Philadelphia’s 7th Ward
Philadelphia’s 7th Ward legacy is such. The Vigilant Association of Philadelphia, an abolitionist organization founded in August 1837 with over 1,000 members hosted this nation’s first recorded parade. The parade took place in Philadelphia’s 7th Ward on the morning of August 1, 1842. The parade commemorated the eighth anniversary of the end of slavery in the British West Indies. The purpose of the parade was to promote and celebrate Jamaican Emancipation Day. The route of the parade was from Fifth & Lombard to Eighth & Lombard Street. Participants in the Parade carried a flag, the image below, depicting a slave breaking his chains and the rising sun of freedom.

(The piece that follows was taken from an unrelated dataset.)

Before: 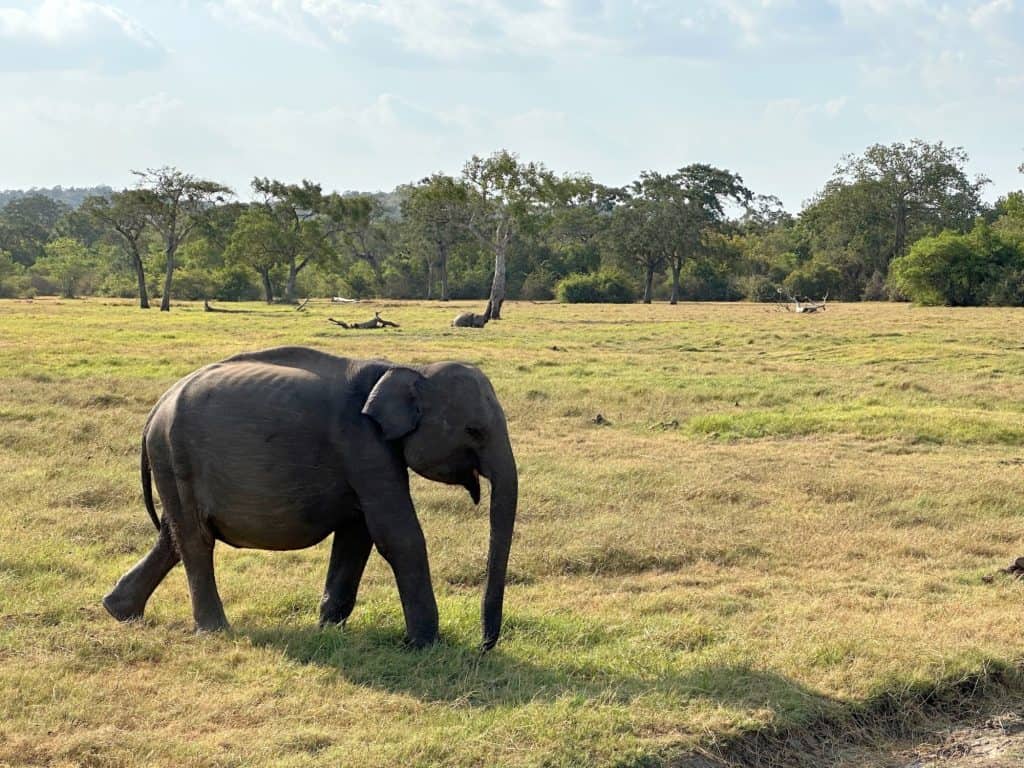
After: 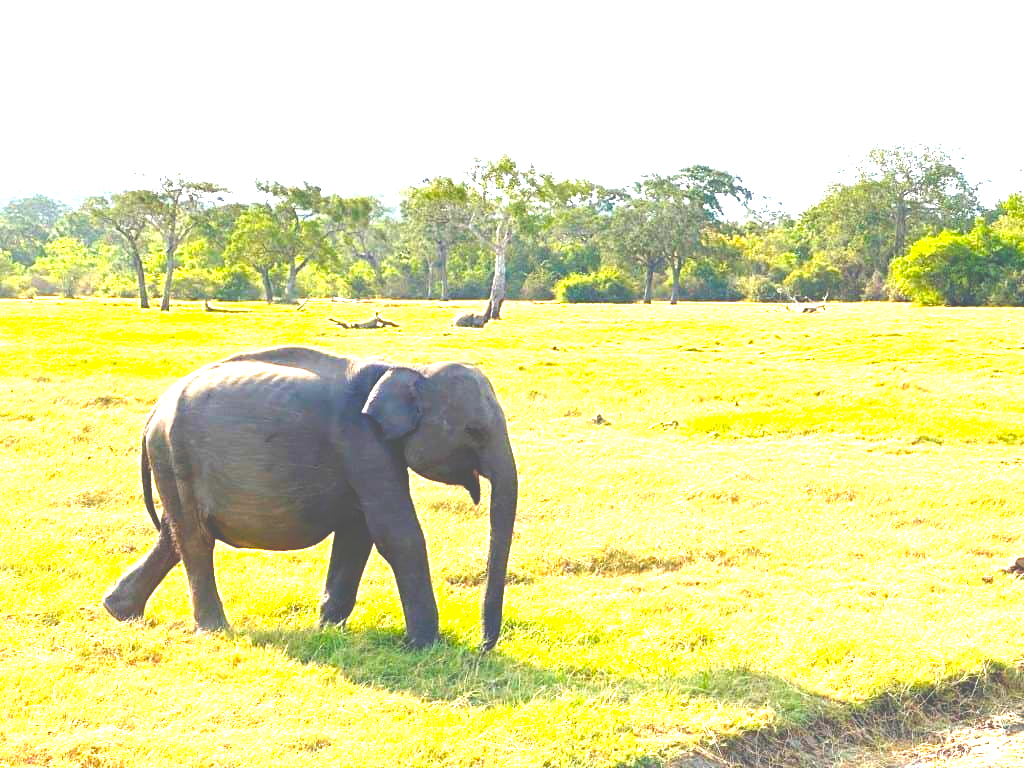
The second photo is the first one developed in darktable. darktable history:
exposure: black level correction -0.023, exposure 1.397 EV, compensate highlight preservation false
color balance rgb: linear chroma grading › global chroma 25%, perceptual saturation grading › global saturation 45%, perceptual saturation grading › highlights -50%, perceptual saturation grading › shadows 30%, perceptual brilliance grading › global brilliance 18%, global vibrance 40%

As the parade participants neared Mother Bethel A.M.E Church, 6th and Lombard they were attacked by an Irish mob. The African and Caribbean marchers were chased, punched, kicked and beaten with sticks and bats. By the end of the day the mob torched an abolitionist meeting hall and The Second African Presbyterian Church on St. Mary Street.

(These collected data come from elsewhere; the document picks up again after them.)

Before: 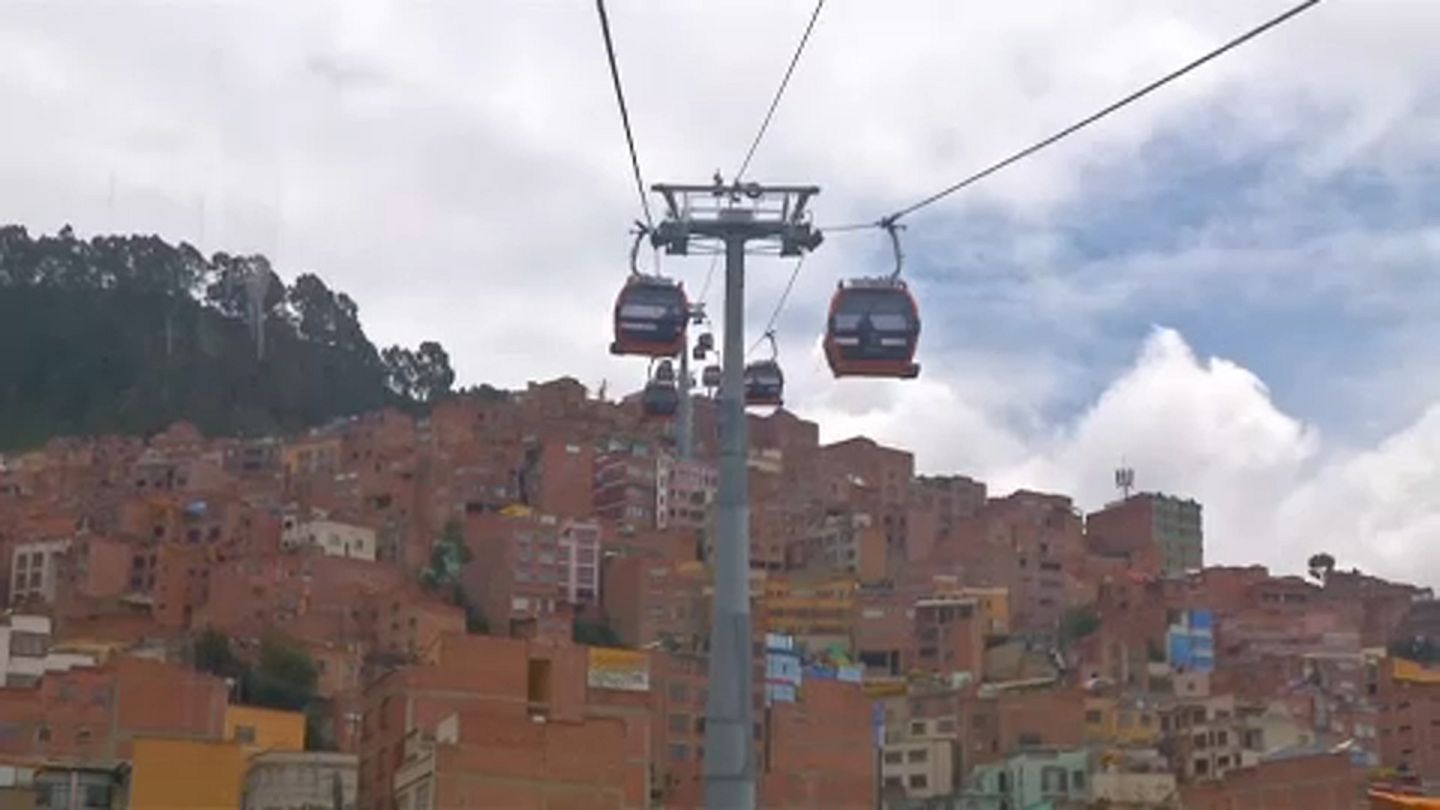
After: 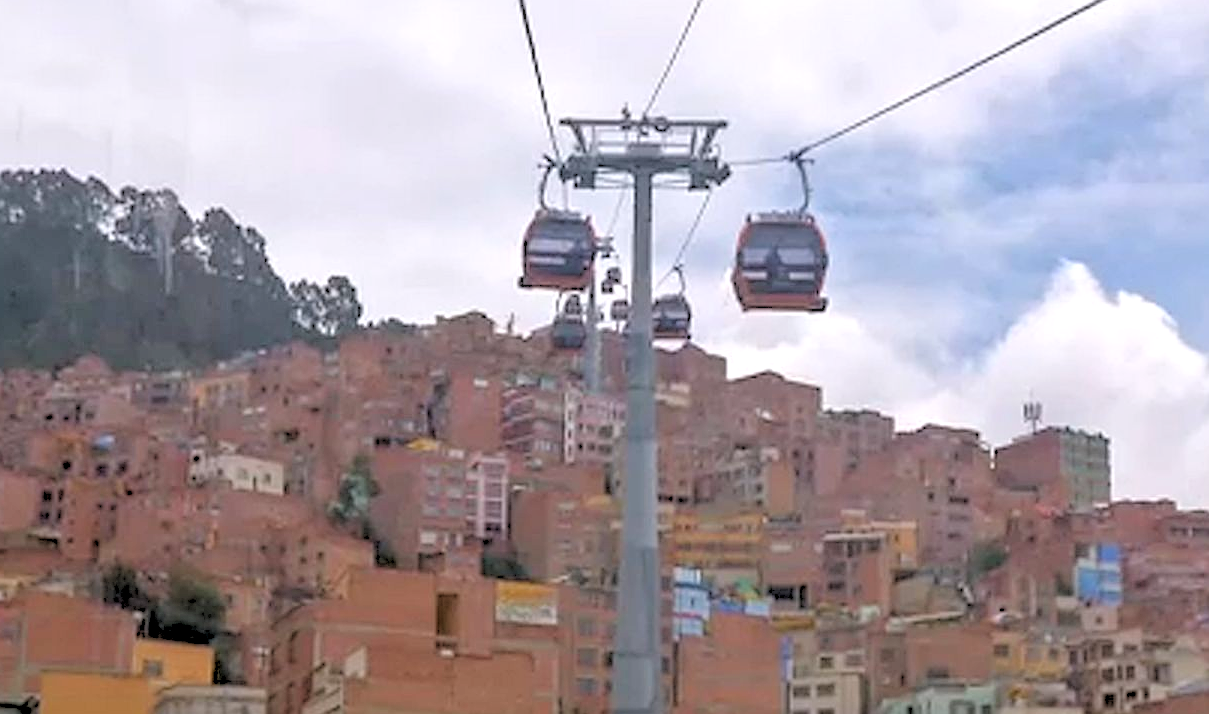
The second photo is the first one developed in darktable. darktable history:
sharpen: on, module defaults
white balance: red 1.009, blue 1.027
local contrast: on, module defaults
rgb levels: levels [[0.027, 0.429, 0.996], [0, 0.5, 1], [0, 0.5, 1]]
crop: left 6.446%, top 8.188%, right 9.538%, bottom 3.548%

The racist attack, referred to as The Lombard Street Riot, continued for two more days & caused many African citizens to flee the city, move out of the 7th Ward or be afraid to move into the 7th Ward
The brutal beatings and racist attacks by the Irish mob against people of color in the 7th Ward was not the first. The racist attacks goes as far back as August 11, 1834; when an Irishman quarreled with an African over seats on a merry-go-round known as the “flying horses” near Seventh and South Streets. Europeans mostly Irish began attacking and beating People of Color with fist, bats, and sticks. The next day on August 12, 1834, a group of Irishman assembled just outside the Moyamensing quarter, which had a significant portion of African residents, and began smashing African residents’ taverns, homes, and furniture. The following two days, August 13-15, 1834 Irish mobs tore down an African church in Southwark, sacked the First African Presbyterian Church, destroyed more than thirty Africans homes, and beat many African citizens in their path. People of Color in the 7th Ward constantly lived in fear of being attacked and murdered.

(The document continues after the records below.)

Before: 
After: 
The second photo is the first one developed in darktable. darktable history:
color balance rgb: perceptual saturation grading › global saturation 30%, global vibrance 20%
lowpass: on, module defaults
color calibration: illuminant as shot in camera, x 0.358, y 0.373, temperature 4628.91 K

Racist attacks against Africans in the 7th Ward continued up to the Civil War between white men, & after the behind Africans back 1877 Presidential deal between white men that killed reconstruction and put Africans back in harm’s way in the new modern form of slavery. The 13th Amendment to the US Constitution abolished slavery and involuntary servitude, except as punishment for a crime. Africans in the 7th Ward and throughout the U.S. were taken off the streets in masses and incarcerated.